Frömmigkeit im Koran

“1. Alif. Lām. Mīm.
2. Dies ist das [am meisten verehrte, unvergleichliche] Buch, an dem es keinen Zweifel gibt. [Es ist] eine Rechtleitung für die Gottesfürchtigen, Frommen, die ihre Pflicht Gott gegenüber erfüllen.
3. Die an das Verborgene glauben, das Gebet zur vorgegebenen Zeit und in Übereinstimmung mit seinen Vorschriften verrichten und von dem spenden, was Wir ihnen gegeben haben.
4. Und die an das glauben, was vor dir offenbart wurde, und die vom Jenseits überzeugt sind.
5. Sie [jene Vorzüglichen] sind es, die von ihrem Herrn [auf der Grundlage des Korans] rechtgeleitet sind, und sie sind es, denen es wohl ergehen wird.” (al-Baqara 2:1-5)

 

بِسْــمِ الله الرَّحْمنِ الرَّحِيم
الم ﴿١﴾
ذَلِكَ الْكِتَابُ لاَ رَيْبَ فِيهِ هُدًى لِّلْمُتَّقِينَ ﴿٢﴾
الَّذِينَ يُؤْمِنُونَ بِالْغَيْبِ وَيُقِيمُونَ الصَّلاةَ وَمِمَّا رَزَقْنَاهُمْ يُنفِقُونَ ﴿٣﴾
والَّذِينَ يُؤْمِنُونَ بِمَا أُنزِلَ إِلَيْكَ وَمَا أُنزِلَ مِن قَبْلِكَ وَبِالآخِرَةِ هُمْ يُوقِنُونَ ﴿٤﴾
أُوْلَئِكَ عَلَى هُدًى مِّن رَّبِّهِمْ وَأُوْلَئِكَ هُمُ الْمُفْلِحُونَ ﴿٥﴾

(el-Baqara 2:1-5)

قَالَ اللَّهُ :أيها النّاسُ
إن رَبَّكُمْ وَاحِدٌ، وإنّ أَبَاكُمْ واحِدٌ،
كُلكُّمْ لآدمَ وآدمُ من تُراب،
إن أَكرمكُمْ عندَ اللهِ أتْقَاكُمْ
وليس لعربيّ فَضْلٌ على عجميّ إلاّ بالتّقْوىَ

(aus der Abschiedspredigt des Gesandten Gottes)

 

Meine sehr verehrten Geschwister,

an 285 Stellen im Koran kommt in verschiedenen Formen der Begriff taqwā – die Frömmigkeit – vor. Die Mufessirūn haben diesen Begriff als “Ehrfurcht vor Allah” ausgelegt. Und diese Ehrfurcht verstehen sie als Gottesbewusstsein bzw. Verantwortungsbewusstsein vor Allah. Dies erfordert ein gottgefälliges Leben; ein Leben, in dem Verbote respektiert und Gebote eingehalten werden; ein Leben, in dem diese Entscheidung bewusst und reflektierend umgesetzt wird; ein Leben, in dem der Dienst an Allah die wichtigste Aufgabe ist. In der eröffnenden Sure, die el-Fatiha, lernen wir unseren Schöpfer kennen. Mit unserem Kennenlernen sind wir zugleich überwältigt und lobpreisen Ihn. Schließlich verprechen wir Allahu teʿālā unsere Treue und wenden uns in unseren Gebeten an Ihn. Wir bitten Allah um hidāya, um Rechtleitung. Gleich in den ersten fünf Versen der Sure el-Baqara erhalten wir die Antwort auf unsere Bitte um hidāya:

1. Alif. Lām. Mīm.

Datenelemente
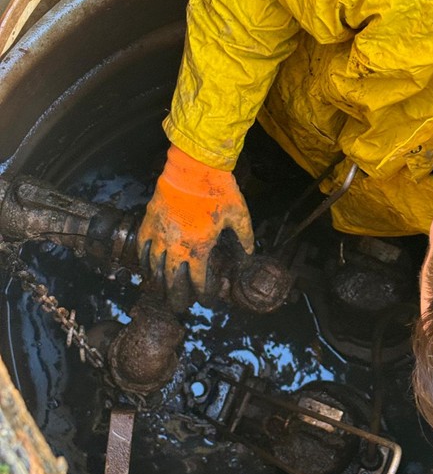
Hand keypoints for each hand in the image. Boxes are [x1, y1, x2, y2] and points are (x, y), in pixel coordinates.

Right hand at [137, 144, 253, 301]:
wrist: (194, 166)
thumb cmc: (218, 190)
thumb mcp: (239, 215)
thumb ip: (245, 237)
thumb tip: (249, 252)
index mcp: (199, 249)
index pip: (199, 282)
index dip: (204, 295)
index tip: (206, 300)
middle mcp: (176, 247)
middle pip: (173, 283)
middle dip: (177, 298)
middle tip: (180, 306)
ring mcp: (160, 235)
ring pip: (154, 269)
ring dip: (158, 284)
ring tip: (161, 292)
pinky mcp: (149, 221)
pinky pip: (142, 247)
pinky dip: (143, 261)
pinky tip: (147, 268)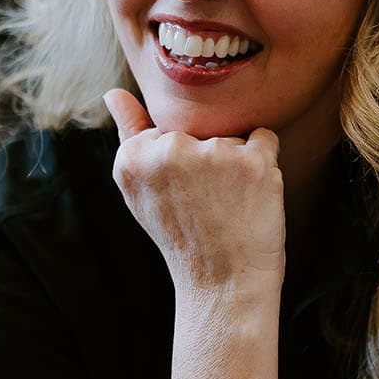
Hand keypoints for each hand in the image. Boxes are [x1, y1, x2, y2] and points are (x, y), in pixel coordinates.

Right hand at [102, 88, 285, 293]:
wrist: (222, 286)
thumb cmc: (185, 238)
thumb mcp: (141, 190)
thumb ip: (129, 135)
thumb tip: (114, 92)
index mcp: (134, 157)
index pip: (170, 129)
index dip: (181, 163)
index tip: (180, 196)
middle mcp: (169, 150)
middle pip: (201, 128)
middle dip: (208, 159)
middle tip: (206, 205)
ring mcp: (212, 154)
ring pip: (232, 136)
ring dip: (236, 164)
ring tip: (228, 206)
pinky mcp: (252, 162)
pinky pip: (265, 139)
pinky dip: (265, 163)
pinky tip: (251, 197)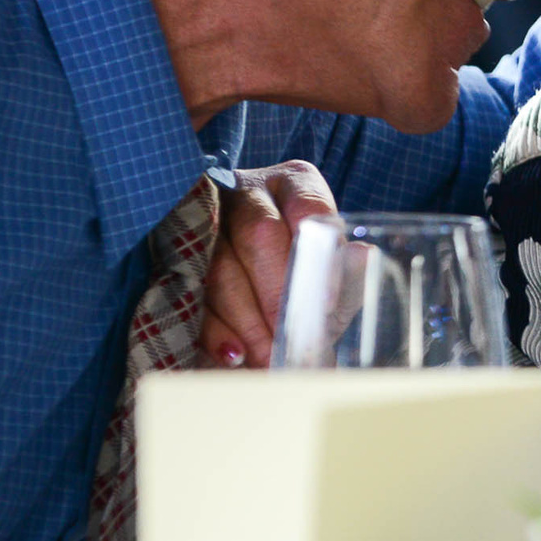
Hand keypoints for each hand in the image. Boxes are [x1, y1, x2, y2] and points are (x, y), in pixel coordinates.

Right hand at [195, 161, 338, 367]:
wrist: (261, 288)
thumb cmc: (307, 278)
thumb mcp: (332, 272)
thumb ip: (347, 271)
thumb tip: (363, 257)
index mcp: (296, 183)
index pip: (309, 206)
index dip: (317, 253)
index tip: (325, 303)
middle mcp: (249, 192)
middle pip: (258, 233)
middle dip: (274, 293)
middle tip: (290, 338)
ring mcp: (207, 219)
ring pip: (220, 264)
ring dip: (245, 319)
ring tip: (267, 358)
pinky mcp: (177, 255)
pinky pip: (189, 292)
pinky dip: (213, 329)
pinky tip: (233, 355)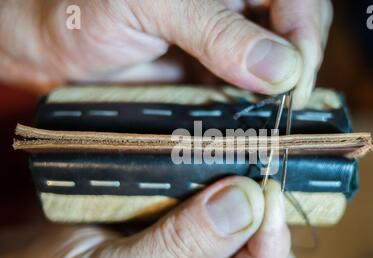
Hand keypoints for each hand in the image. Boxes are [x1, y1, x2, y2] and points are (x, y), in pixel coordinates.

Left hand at [0, 0, 331, 106]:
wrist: (59, 50)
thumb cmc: (91, 11)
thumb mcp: (152, 6)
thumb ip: (216, 30)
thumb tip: (280, 67)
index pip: (295, 0)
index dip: (306, 37)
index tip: (296, 82)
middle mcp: (235, 9)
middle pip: (296, 32)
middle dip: (298, 68)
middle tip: (286, 107)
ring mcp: (229, 46)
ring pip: (277, 67)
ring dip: (280, 95)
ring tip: (273, 122)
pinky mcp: (217, 77)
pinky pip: (251, 93)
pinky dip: (256, 110)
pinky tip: (252, 123)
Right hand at [0, 177, 306, 257]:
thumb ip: (182, 244)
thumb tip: (244, 201)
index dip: (271, 247)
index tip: (267, 194)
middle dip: (264, 234)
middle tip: (253, 186)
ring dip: (252, 222)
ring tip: (237, 189)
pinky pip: (235, 245)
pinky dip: (236, 217)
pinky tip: (222, 197)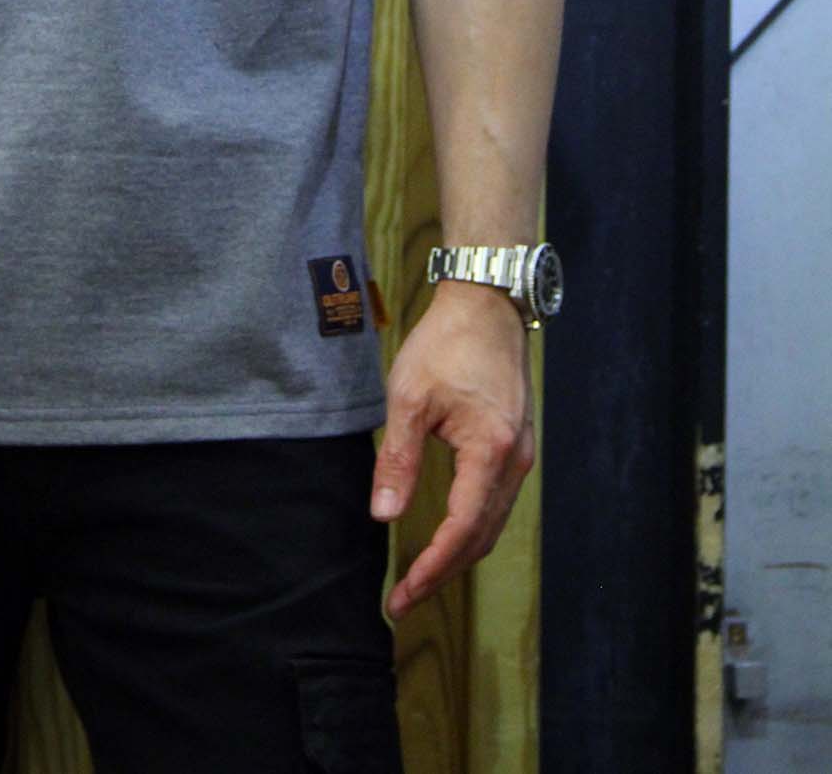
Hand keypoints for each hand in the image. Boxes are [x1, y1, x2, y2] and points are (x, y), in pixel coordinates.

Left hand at [369, 282, 534, 619]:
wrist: (486, 304)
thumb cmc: (446, 343)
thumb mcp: (409, 397)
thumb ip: (398, 459)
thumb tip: (384, 515)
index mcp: (490, 451)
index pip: (462, 530)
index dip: (433, 568)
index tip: (404, 595)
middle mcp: (514, 461)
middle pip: (481, 537)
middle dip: (442, 572)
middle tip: (405, 599)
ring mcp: (519, 454)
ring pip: (492, 524)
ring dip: (458, 555)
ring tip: (420, 577)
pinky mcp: (514, 445)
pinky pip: (496, 502)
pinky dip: (472, 529)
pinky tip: (447, 535)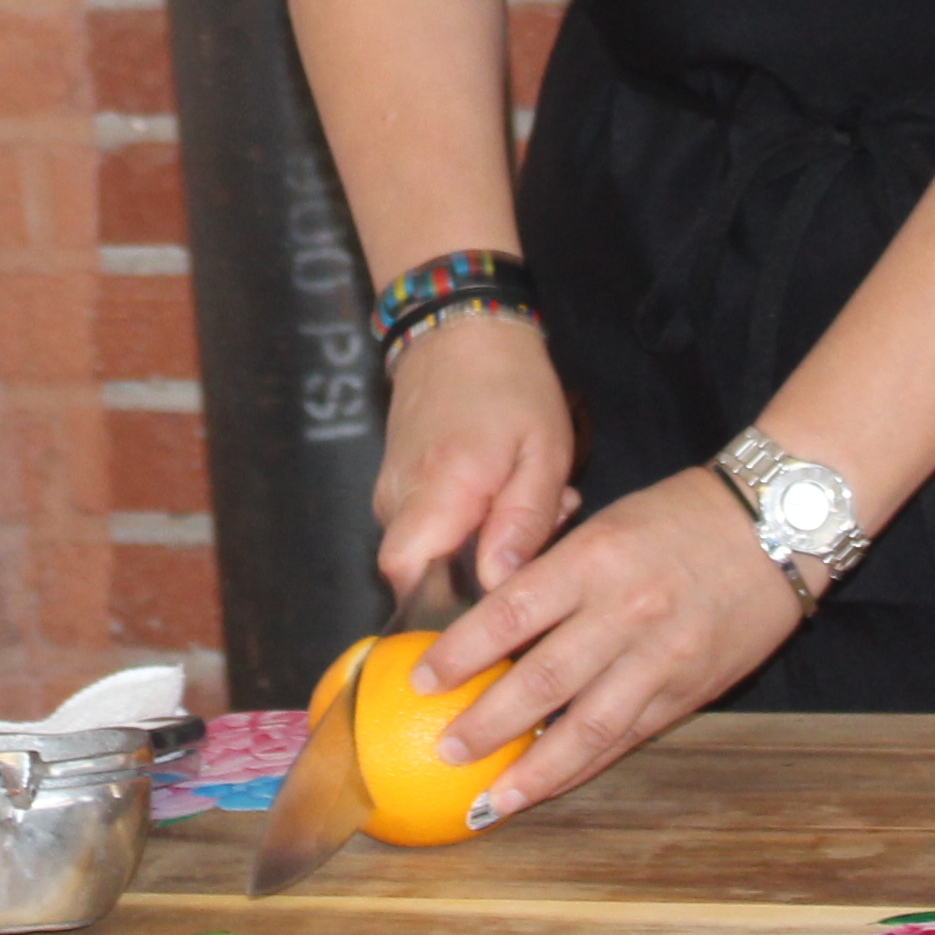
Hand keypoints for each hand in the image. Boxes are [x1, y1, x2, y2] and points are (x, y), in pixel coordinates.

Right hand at [372, 315, 572, 602]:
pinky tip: (508, 497)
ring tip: (536, 506)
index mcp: (438, 492)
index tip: (495, 599)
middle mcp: (399, 498)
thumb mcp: (544, 452)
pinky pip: (426, 527)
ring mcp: (391, 489)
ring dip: (481, 546)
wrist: (462, 330)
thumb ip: (523, 522)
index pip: (406, 576)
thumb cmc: (512, 388)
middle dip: (480, 574)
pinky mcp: (396, 482)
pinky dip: (468, 525)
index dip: (441, 604)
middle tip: (539, 535)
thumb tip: (497, 586)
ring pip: (428, 551)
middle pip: (422, 573)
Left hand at [411, 468, 799, 820]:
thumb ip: (552, 575)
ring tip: (492, 800)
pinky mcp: (689, 691)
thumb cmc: (681, 516)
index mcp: (594, 560)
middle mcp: (626, 612)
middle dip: (487, 724)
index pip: (512, 613)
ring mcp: (661, 658)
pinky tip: (550, 785)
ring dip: (534, 771)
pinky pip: (627, 738)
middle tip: (444, 751)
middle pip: (543, 681)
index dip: (461, 653)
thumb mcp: (605, 526)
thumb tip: (487, 625)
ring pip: (588, 728)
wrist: (777, 524)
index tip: (420, 681)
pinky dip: (584, 766)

• [Aufgabe 1]: An wie vielen Stellen im Koran kommt laut dem Text über Frömmigkeit im Koran der Begriff taqwā vor?
• [Aufgabe 2]: Führe den Text über Frömmigkeit im Koran nach seiner letzten Zeile weiter.

• [Schriftliche Antwort 1]: An 285 Stellen.

• [Schriftliche Antwort 2]:
2. Dies ist das [am meisten verehrte, unvergleichliche] Buch, an dem es keinen
Zweifel gibt. [Es ist] eine Rechtleitung für die Gottesfürchtigen, Frommen, die ihre
Pflicht Gott gegenüber erfüllen.
3. Die an das Verborgene glauben, das Gebet zur vorgegebenen Zeit und in
Übereinstimmung mit seinen Vorschriften verrichten und von dem spenden, was
Wir ihnen gegeben haben.
4. Und die an das glauben, was vor dir offenbart wurde, und die vom Jenseits
überzeugt sind.
5. Sie [jene Vorzüglichen] sind es, die von ihrem Herrn [auf der Grundlage des
Korans] rechtgeleitet sind, und sie sind es, denen es wohl ergehen wird.

Dem Koran ist zu entnehmen, dass unser Verlangen nach Rechtleitung die Frömmigkeit bedarf; eine Frömmigkeit, die den Glauben und das Handeln danach umfasst. Aber wie, auf welchem Weg erlangt man Frömmigkeit? Hierzu gibt es unterschiedliche Antworten.

Verehrte Muslime,
in meiner Hutbe soll es aber um die Frömmigkeitsbeschreibung von Üstad Bediüzzaman gehen – der große Meister den unser Hocaefendi als den ehrenwerten Pir bezeichnet. Mit 35 Jahren hielt er 1911 in Damaskus eine Hutbe, die später ins Osmanische übersetzt und veröffentlicht wurde. Folgende Worte entnehmen wir aus dieser Predigt:

“Vicdanın anasır-ı erbaası ve ruhun dört havassı olan irade, zihin, his, latife-i
Rabbaniye, herbirinin bir gayat-ül gayatı var: İradenin ibadetullahtır. Zihnin
marifetullahtır. Hissin muhabbetullahtır. Latifenin müşahedetullahtır. Takva
denilen ibadet-i kâmile, dördünü tazammun eder. Şeriat şunları hem tenmiye,
hem tehzib, hem bu gayat-ül gayata sevkeder.”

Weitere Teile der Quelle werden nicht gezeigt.